Há quem julgue que não se deve limitar a acção da empresa, simplesmente porque o bom mercado (os utilizadores) a quer. Mas este é um argumento incompreensível. Qualquer empresa que abuse do seu acesso ao mercado para vender um produto abusivo será sancionada pelas autoridades. Se uma farmacêutica vendesse um comprimido altamente eficaz para a gripe que incluísse uma qualquer droga que causasse uma enorme dependência, seria imediatamente travada. E se um canal de televisão programasse pornografia para um espaço de programação infantil, seria fechado pelas autoridades no mesmo dia. Mas apesar de ser isto que empresas como o Facebook e a Google fazem, aproveitando para promover práticas monopolistas e fugir aos impostos de todas as maneiras possíveis e imaginárias, ainda há quem pense que as autoridades não devem intervir.

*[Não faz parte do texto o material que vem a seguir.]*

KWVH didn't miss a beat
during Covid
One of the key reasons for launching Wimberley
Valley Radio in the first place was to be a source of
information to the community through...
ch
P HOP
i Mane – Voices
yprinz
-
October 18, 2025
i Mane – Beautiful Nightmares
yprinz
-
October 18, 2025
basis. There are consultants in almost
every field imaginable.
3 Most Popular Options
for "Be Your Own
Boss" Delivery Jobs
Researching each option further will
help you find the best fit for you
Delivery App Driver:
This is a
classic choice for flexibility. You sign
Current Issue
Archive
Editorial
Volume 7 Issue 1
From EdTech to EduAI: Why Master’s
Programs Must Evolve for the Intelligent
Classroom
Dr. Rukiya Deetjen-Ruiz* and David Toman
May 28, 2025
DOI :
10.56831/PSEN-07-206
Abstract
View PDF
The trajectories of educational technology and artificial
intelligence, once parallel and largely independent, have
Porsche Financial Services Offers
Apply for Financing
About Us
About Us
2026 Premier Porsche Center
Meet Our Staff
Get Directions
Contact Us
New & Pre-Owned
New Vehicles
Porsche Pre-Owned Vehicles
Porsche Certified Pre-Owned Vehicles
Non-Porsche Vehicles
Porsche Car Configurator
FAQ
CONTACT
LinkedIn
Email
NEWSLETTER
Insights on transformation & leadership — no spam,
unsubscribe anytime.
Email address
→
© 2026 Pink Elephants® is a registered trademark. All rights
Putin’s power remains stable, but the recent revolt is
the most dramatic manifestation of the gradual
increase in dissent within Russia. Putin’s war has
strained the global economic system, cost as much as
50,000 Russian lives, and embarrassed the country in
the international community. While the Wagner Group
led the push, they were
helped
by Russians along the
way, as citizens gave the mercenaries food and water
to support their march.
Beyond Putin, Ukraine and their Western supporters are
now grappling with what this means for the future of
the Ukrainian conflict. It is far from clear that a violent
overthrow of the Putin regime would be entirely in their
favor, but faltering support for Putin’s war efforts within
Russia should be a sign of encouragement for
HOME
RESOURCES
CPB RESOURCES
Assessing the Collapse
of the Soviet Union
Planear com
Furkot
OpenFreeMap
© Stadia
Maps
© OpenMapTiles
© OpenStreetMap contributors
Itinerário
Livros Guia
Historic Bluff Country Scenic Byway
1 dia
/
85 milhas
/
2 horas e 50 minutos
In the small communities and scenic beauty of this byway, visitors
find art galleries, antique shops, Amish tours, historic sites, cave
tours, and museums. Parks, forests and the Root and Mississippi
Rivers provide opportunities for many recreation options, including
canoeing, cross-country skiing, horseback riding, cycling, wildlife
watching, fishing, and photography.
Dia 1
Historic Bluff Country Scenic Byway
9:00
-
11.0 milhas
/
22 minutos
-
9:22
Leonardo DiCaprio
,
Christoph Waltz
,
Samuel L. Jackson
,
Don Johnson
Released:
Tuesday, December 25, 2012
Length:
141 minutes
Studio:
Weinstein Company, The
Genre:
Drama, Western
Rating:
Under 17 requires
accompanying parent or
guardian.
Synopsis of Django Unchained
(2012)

Ainda ontem, nas audições no Congresso americano, se elogiou o trabalho do Facebook como um exemplo do “sonho americano”. Foi risível, mas compreensível: os legisladores americanos sempre protegeram os empreendedores de Silicon Valley, em parte por ignorância, em parte por vaidade, e essa é uma das poucas acções que Trump e Obama partilharam. Só Margrethe Vestager, a comissária europeia da Concorrência, teve coragem de afrontar os gigantes tecnológicos e de os multar principescamente para os obrigar a cumprir a legislação europeia. Vai ser preciso fazer muito mais.